That is another question, if you put a CD drive on the same bus as a HDD will that affect the xfer rate of the HDD (slow it down)?
 
Two issues on speed, with OLD controllers, two drives ran at the speed of the slowest, but modern DMA mode controllers tend to support split speed working - though Ultra modes may be restricted for reliability/stability reasons if a non-ultra device shares .... I had an ATA/33 and an older (16) device sharing, and it was not very stable until I lowered the Ultra/33 device to 16 as well.

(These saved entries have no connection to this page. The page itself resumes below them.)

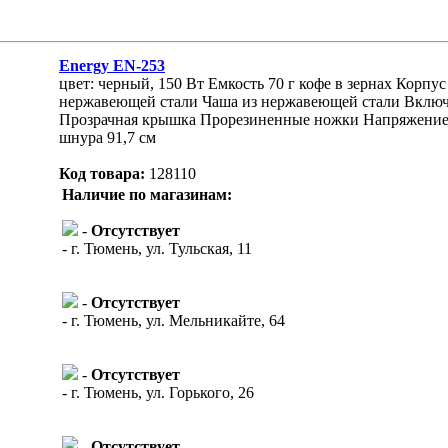
Energy EN-253
цвет: черный, 150 Вт Емкость 70 г кофе в зернах Корпу
нержавеющей стали Чаша из нержавеющей стали Включ
Прозрачная крышка Прорезиненные ножки Напряжение: 
шнура 91,7 см
Код товара:
128110
Наличие по магазинам:
-
Отсутствует
- г. Тюмень, ул. Тульская, 11
-
Отсутствует
- г. Тюмень, ул. Мельникайте, 64
-
Отсутствует
- г. Тюмень, ул. Горького, 26
-
Отсутствует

The second issue, I forget where I saw it tested, found that although dissimilar speed devices tend to produce their own fastest speeds used individually - if simultaneous access isw attempted, the slower device appears to drag the faster one down to the same speed (bus occupancy/arbitration problem?)
 
I too have 80 wire cable on udma 33 devices with no problems, there are however CD-ROM drives emerging which are UDMA 66 so I would only us 80 wire on those personally.
 
That seems to make sense. I still see people saying you can't mix devices at all.
Why is there a limit to the number of IDE channels a MB will support without going into another type of Raid type controller (Highpoint or Promise)? Why can't there be IDE 3? Is it a O/S issue or bios issue?
 
I guess the chipset makers don't deem it neccessary to support more than two IDE channels natively within their chipset.

Tertiary IDE is definitely possible - in the days of CD-ROM interfaces on soundcards, there were soundcard which could provide a 3rd IDE - though the port and IRQ expected were not really standardized.

Way back, you had to have a card for just ONE IDE - and that was ISA bus. With the inegration into chipsets, dual IDE became the norm, and the port and IRQ mapping was pretty well set in stone at that time - It would have been much better if the original PC design had been buried, and a new start made - and if Apple had licenced clones at reasonable prices, we'd all be using Apple compatibles, they would be the leading software house, and Gates would be just another spotty geek.